Saturday, March 24, 2012

Set up for a desktop photo studio

Part 3 of a 6 part series

I'm going to describe a simple desktop photo studio.

Let's first talk about the background that will be seen behind the fly. If you decide to use a busy background, such as an assortment of colored thread spools stacked on dowels on one of those cool multi-stepped wooden racks, be sure that they are far enough away from the fly to be somewhat blurred in the photo.  Otherwise the background will be distracting to the viewer.

I've tried busy backgrounds, but prefer a simple approach. Colored mat board is a good choice if you have access to an art supplier. Mat board is the material that is used for mounting photographs for framing. I like to keep the mat board about 8" to 14" inches behind the fly. You'll have to experiment to find what works best for you. 

A mid-tone background is a good overall choice. I like medium shades of gray, blue, or green.  I buy my mat board online, from American Frame. A 12" x 18" piece should be plenty big enough.

Colored folders work great too. You can pick up colored folders at Staples or W.B. Mason.

Three good colors to use for a background.  Grey and green are mat board. 
The blue is a colored folder. If the grey mat shown here looks a bit off color,
then it is likely that your monitor needs calibration. 
Most monitors are too bright and have a blue color cast.

In the past, I've propped up the mat board vertically using two 12" lengths of 2x4s, one supporting the mat from the front and one from the back. Here I've used four 16 ounce cans from the kitchen (two at each corner, front and back). 

Want to simplify one step further?

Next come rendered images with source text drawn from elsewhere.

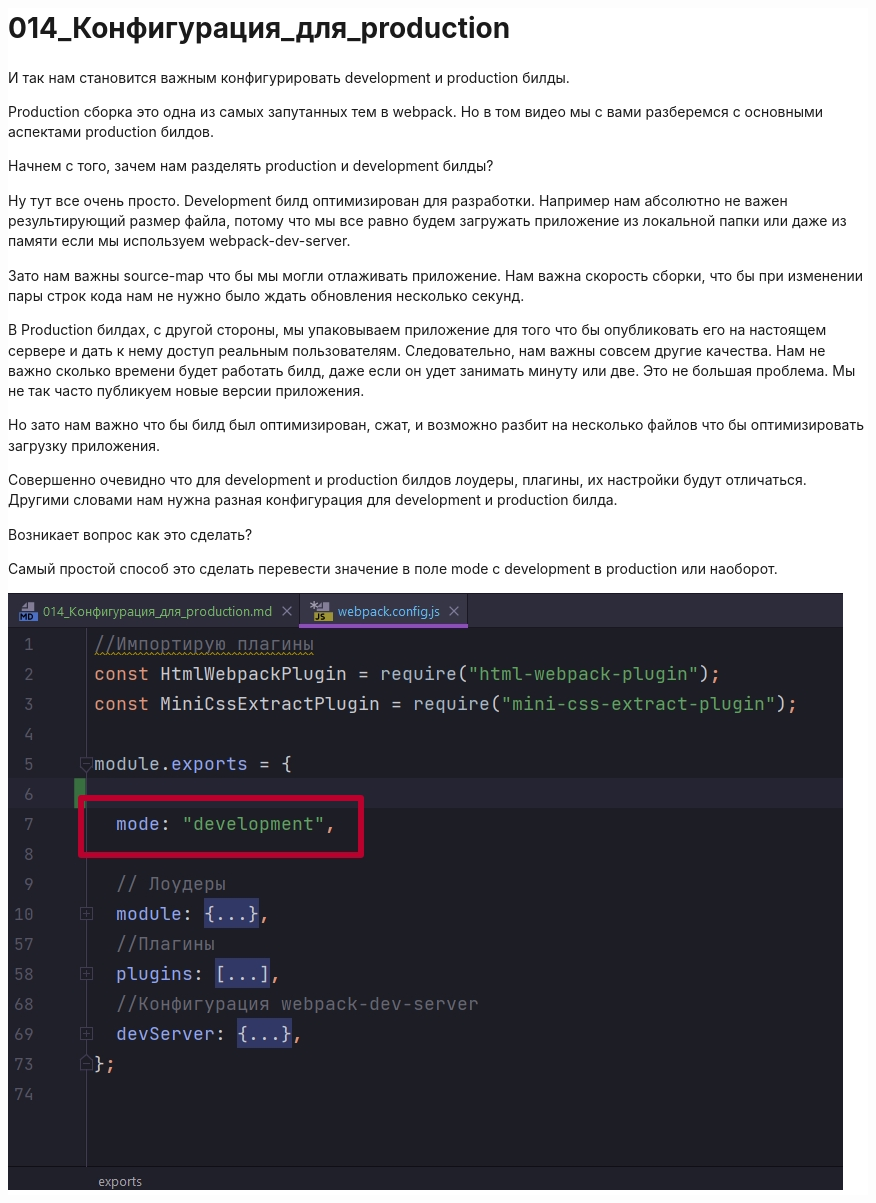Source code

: # 014_Конфигурация_для_production

И так нам становится важным конфигурировать development и production билды.

Production сборка это одна из самых запутанных тем в webpack. Но в 
том видео мы с вами разберемся с основными аспектами production билдов.

Начнем с того, зачем нам разделять production и development билды?

Ну тут все очень просто. Development билд оптимизирован для разработки. Например нам абсолютно не важен результирующий размер файла, потому что мы все равно будем загружать приложение из локальной папки или даже из памяти если мы используем webpack-dev-server.

Зато нам важны source-map что бы мы могли отлаживать приложение. Нам важна скорость сборки, что бы при изменении пары строк кода нам не нужно было ждать обновления несколько секунд.


В Production билдах, с другой стороны, мы упаковываем приложение для того что бы опубликовать его на настоящем сервере и дать к нему доступ реальным пользователям. Следовательно, нам важны совсем другие качества. Нам не важно сколько времени будет работать билд, даже если он удет занимать минуту или две. Это не большая проблема. Мы не так часто публикуем новые версии приложения.

Но зато нам важно что бы билд был оптимизирован, сжат, и возможно разбит на несколько файлов что бы оптимизировать загрузку приложения.


Совершенно очевидно что для development и production билдов лоудеры, плагины, их настройки будут отличаться. Другими словами нам нужна разная конфигурация для development и production билда.

Возникает вопрос как это сделать?

Самый простой способ это сделать перевести значение в поле mode c development в production или наоборот.

![](img/001.jpg)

In the picture below, I have merely leaned the mat up at an angle against a pile of stuff at the back of the desk. The pedestal of the vise will hold it in place.  The angle of the mat actually reduces the reflection on the camera lens from my tying lights.  Plus, it's a great way to hide crap on your tying desk!  Use this system even when you are not planning to photograph your tying steps.  I find the green to be very soothing on the eyes while tying.

Don't want to buy any mat board?  With a one or two clothes pins, clip a colored folder to a piece of corregated cardboard cut from the side of a cardboard box.  All the hopper photos on my Web site were done with this green folder as the background.

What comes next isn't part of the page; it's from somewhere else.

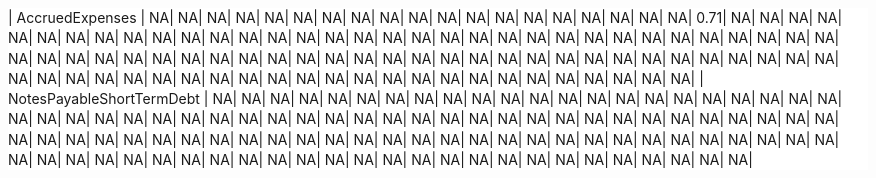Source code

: | AccruedExpenses                             |                          NA|                         NA|       NA|            NA|                  NA|           NA|                                NA|                   NA|                    NA|                     NA|               NA|               NA|              NA|                         NA|         NA|                                     NA|                                     NA|                            NA|                                     NA|                                      0.71|                    NA|               NA|                           NA|                          NA|                   NA|              NA|               NA|                       NA|                  NA|                                NA|                            NA|           NA|              NA|                        NA|           NA|               NA|               NA|                         NA|                            NA|                       NA|            NA|                 NA|         NA|                     NA|                NA|                             NA|                              NA|                NA|                       NA|                                  NA|           NA|                                    NA|                            NA|                     NA|                     NA|             NA|            NA|                       NA|                           NA|                   NA|                                NA|                           NA|                      NA|                      NA|                           NA|               NA|                            NA|                         NA|                   NA|                               NA|                   NA|                                  NA|                        NA|               NA|            NA|                        NA|                     NA|                    NA|                            NA|                         NA|                 NA|      NA|                            NA|               NA|                        NA|                        NA|                               NA|                         NA|                      NA|                    NA|                   NA|                               NA|                                           NA|                                   NA|                        NA|                          NA|                NA|                          NA|                             NA|                             NA|                                 NA|                           NA|                               NA|                       NA|                          NA|                          NA|
| NotesPayableShortTermDebt                   |                          NA|                         NA|       NA|            NA|                  NA|           NA|                                NA|                   NA|                    NA|                     NA|               NA|               NA|              NA|                         NA|         NA|                                     NA|                                     NA|                            NA|                                     NA|                                        NA|                    NA|               NA|                           NA|                          NA|                   NA|              NA|               NA|                       NA|                  NA|                                NA|                            NA|           NA|              NA|                        NA|           NA|               NA|               NA|                         NA|                            NA|                       NA|            NA|                 NA|         NA|                     NA|                NA|                             NA|                              NA|                NA|                       NA|                                  NA|           NA|                                    NA|                            NA|                     NA|                     NA|             NA|            NA|                       NA|                           NA|                   NA|                                NA|                           NA|                      NA|                      NA|                           NA|               NA|                            NA|                         NA|                   NA|                               NA|                   NA|                                  NA|                        NA|               NA|            NA|                        NA|                     NA|                    NA|                            NA|                         NA|                 NA|      NA|                            NA|               NA|                        NA|                        NA|                               NA|                         NA|                      NA|                    NA|                   NA|                               NA|                                           NA|                                   NA|                        NA|                          NA|                NA|                          NA|                             NA|                             NA|                                 NA|                           NA|                               NA|                       NA|                          NA|                          NA|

For light I like two desk lamps with elbow joints. They are held to the table with C-clamps. You can see the lamp shades in the upper two corners of two of the images above. You can buy them cheaply at Staples. I use this arrangement because it is the same lighting I prefer for tying flies. If I could find higher quality desk lights than these $25 ones, I would buy them. But I have to admit, I haven't looked too hard.  The ones I have don't hold their positions very well, because I can't get the elbow joints tight enough. I sometimes use duct tape to keep the elbows from slipping.

For light bulbs, I use spiral fluorescent bulbs. They are 30 watts. The fluorescent bulbs are nice because they don't heat up. If you use incandescent bulbs, use 100 watts.

A tripod is needed to free up your hands to hold materials.  The one pictured below is made by Sunpak and is the MiniPro Plus/B.  I think the "B" must stand for "ball head", which easily allows you to move the camera around the ball joint for making adjustments.  As of this date (March, 2012) it is selling at Amazon for $20.95.

The G9 allows for a pretty good macro at about 2x zoom at 2" from the subject.  A 2" working distance or more
is needed when tying a fly.  At a 1x zoom this camera has to be too close to the fly, and it is then nearly
 impossible to get light onto the subject.  Take a few moment to do a better job than I did lining up the camera and the fly.

Available on Amazon for about $21 (as of March, 2012).